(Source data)
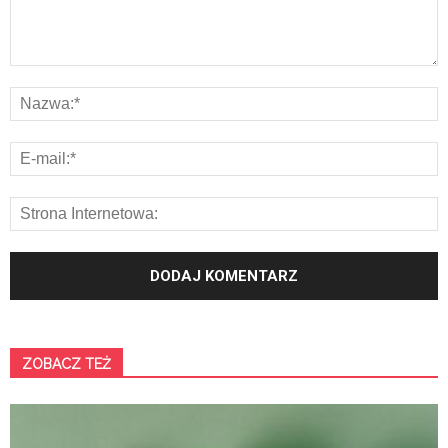
ZOBACZ TEŻ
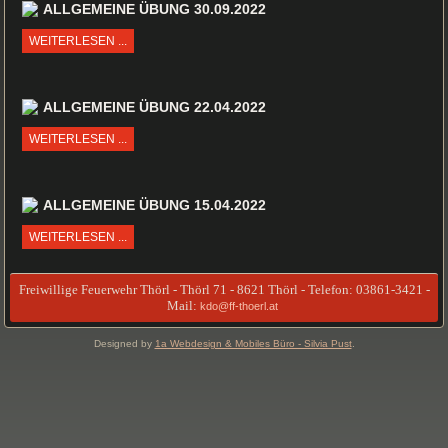
ALLGEMEINE ÜBUNG 30.09.2022
WEITERLESEN ...
ALLGEMEINE ÜBUNG 22.04.2022
WEITERLESEN ...
ALLGEMEINE ÜBUNG 15.04.2022
WEITERLESEN ...
Freiwillige Feuerwehr Thörl - Thörl 71 - 8621 Thörl - Telefon: 03861-3421 -
Mail:
kdo@ff-thoerl.at
Designed by
1a Webdesign & Mobiles Büro - Silvia Pust
.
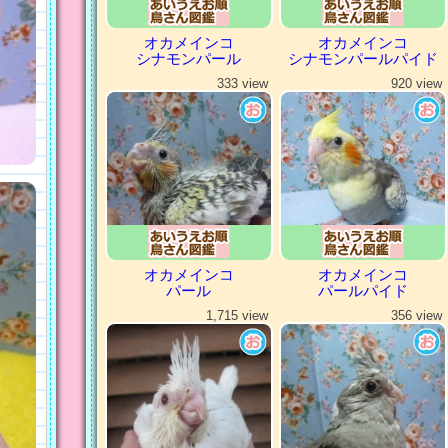
オカメインコ
オカメインコ
シナモンパール
シナモンパールパイド
333 view
920 view
オカメインコ
オカメインコ
パール
パールパイド
1,715 view
356 view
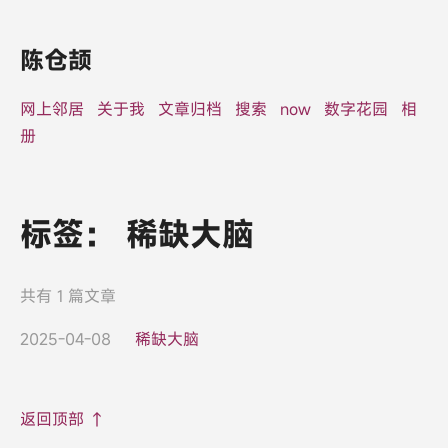
陈仓颉
网上邻居
关于我
文章归档
搜索
now
数字花园
相
册
标签：
稀缺大脑
共有 1 篇文章
2025-04-08
稀缺大脑
返回顶部 ↑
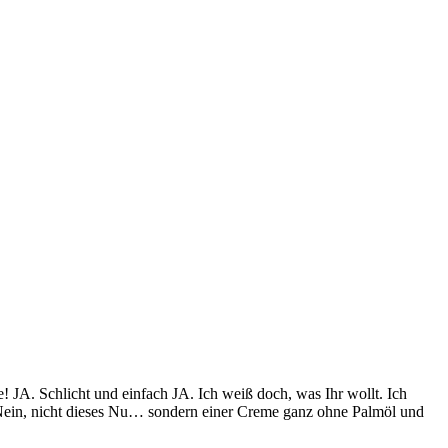
! JA. Schlicht und einfach JA. Ich weiß doch, was Ihr wollt. Ich
Nein, nicht dieses Nu… sondern einer Creme ganz ohne Palmöl und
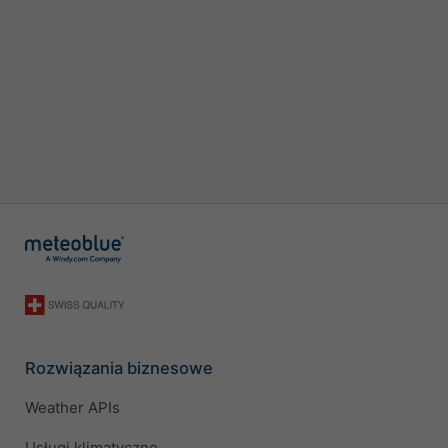
Rozwiązania biznesowe
Weather APIs
Usługi klimatyczne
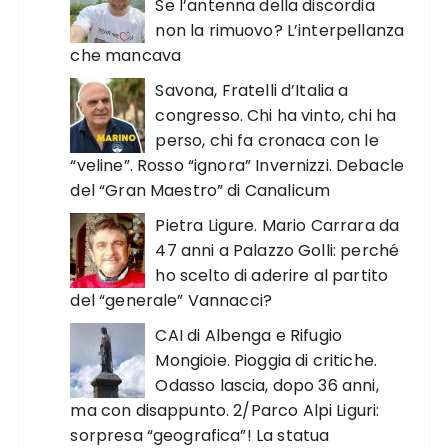
Se l’antenna della discordia
non la rimuovo? L’interpellanza
che mancava
Savona, Fratelli d’Italia a
congresso. Chi ha vinto, chi ha
perso, chi fa cronaca con le
“veline”. Rosso “ignora” Invernizzi. Debacle
del “Gran Maestro” di Canalicum
Pietra Ligure. Mario Carrara da
47 anni a Palazzo Golli: perché
ho scelto di aderire al partito
del “generale” Vannacci?
CAI di Albenga e Rifugio
Mongioie. Pioggia di critiche.
Odasso lascia, dopo 36 anni,
ma con disappunto. 2/Parco Alpi Liguri:
sorpresa “geografica”! La statua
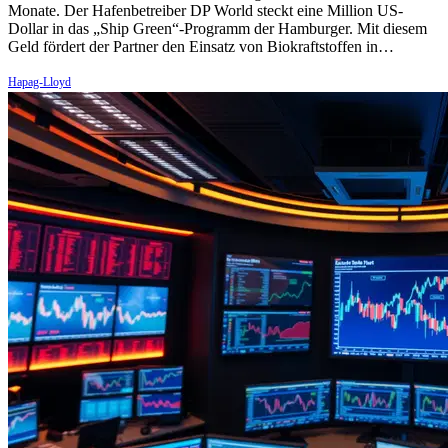
Monate. Der Hafenbetreiber DP World steckt eine Million US-
Dollar in das „Ship Green“-Programm der Hamburger. Mit diesem
Geld fördert der Partner den Einsatz von Biokraftstoffen in…
Hapag-Lloyd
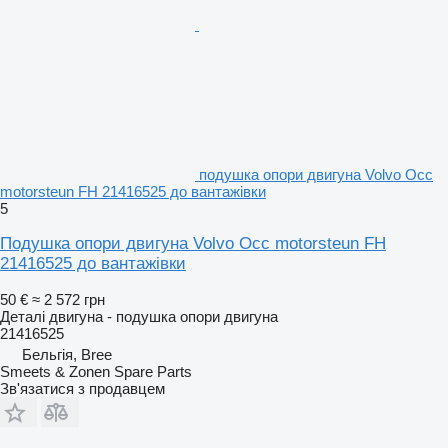
подушка опори двигуна Volvo Occ
motorsteun FH 21416525 до вантажівки
5
Подушка опори двигуна Volvo Occ motorsteun FH
21416525 до вантажівки
50 €
≈ 2 572 грн
Деталі двигуна - подушка опори двигуна
21416525
Бельгія, Bree
Smeets & Zonen Spare Parts
Зв'язатися з продавцем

▸ What you should do
An acceptable answer holds exactly the lines from the one with "Dollar in das" through the end of the entries above, both ends kept, and no pictures at all.

▸ Completed task
Dollar in das „Ship Green“-Programm der Hamburger. Mit diesem
Geld fördert der Partner den Einsatz von Biokraftstoffen in…
Hapag-Lloyd
подушка опори двигуна Volvo Occ
motorsteun FH 21416525 до вантажівки
5
Подушка опори двигуна Volvo Occ motorsteun FH
21416525 до вантажівки
50 €
≈ 2 572 грн
Деталі двигуна - подушка опори двигуна
21416525
Бельгія, Bree
Smeets & Zonen Spare Parts
Зв'язатися з продавцем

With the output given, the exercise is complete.